Statements made in this post are my own and are not intended to reflect the views, opinion or position of the Michigan Attorney General or the Michigan Department of Attorney General.


Chris Crandle said...

Donna, thank you for what you do...and thank you for "speaking up for those who cannot speak for themselves" (Prov. 31:8).

Anonymous said...

Donna, My heart wept as I read of the murders you spoke of in this article. It also weeps for those murdered victims yet to get justice like Taylor Placker, Skyla Whitaker and so very many more.

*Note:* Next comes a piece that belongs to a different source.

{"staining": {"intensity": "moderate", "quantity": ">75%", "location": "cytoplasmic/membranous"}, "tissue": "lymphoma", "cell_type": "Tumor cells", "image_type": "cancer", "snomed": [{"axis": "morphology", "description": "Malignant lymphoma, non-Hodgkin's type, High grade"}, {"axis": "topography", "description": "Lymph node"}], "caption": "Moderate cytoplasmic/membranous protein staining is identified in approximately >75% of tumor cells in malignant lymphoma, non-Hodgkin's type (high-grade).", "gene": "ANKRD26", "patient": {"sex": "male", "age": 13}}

I am with Chris in his comment. Thank you so very much for what you do. With people like you speaking for the victims, how can we not feel hope that justice is in fact the final Victor.


Jessie said...

There are so many victims of homicide and it seems the list just keeps growing day by day. My heart aches for these families as well as for our family. Thank you for dedicating your life and career to help families like ours and to speak for the victims who need a strong voice like yours. I hope my stepson, Kenny and his girlfriend Pam get justice too one day. I have devoted my life for the rest of my life, if need be, to make sure it happens. I have also been the chairperson for the Crime Stoppers Family Group Committee since March of this year. We meet once a month at Second Ebenezer Baptist Church in Detroit. I hope to make a difference and hopefully will bring awareness to the community that we cannot keep tolerating senseless brutal murders. We all need to start speaking up and speaking out against homicide.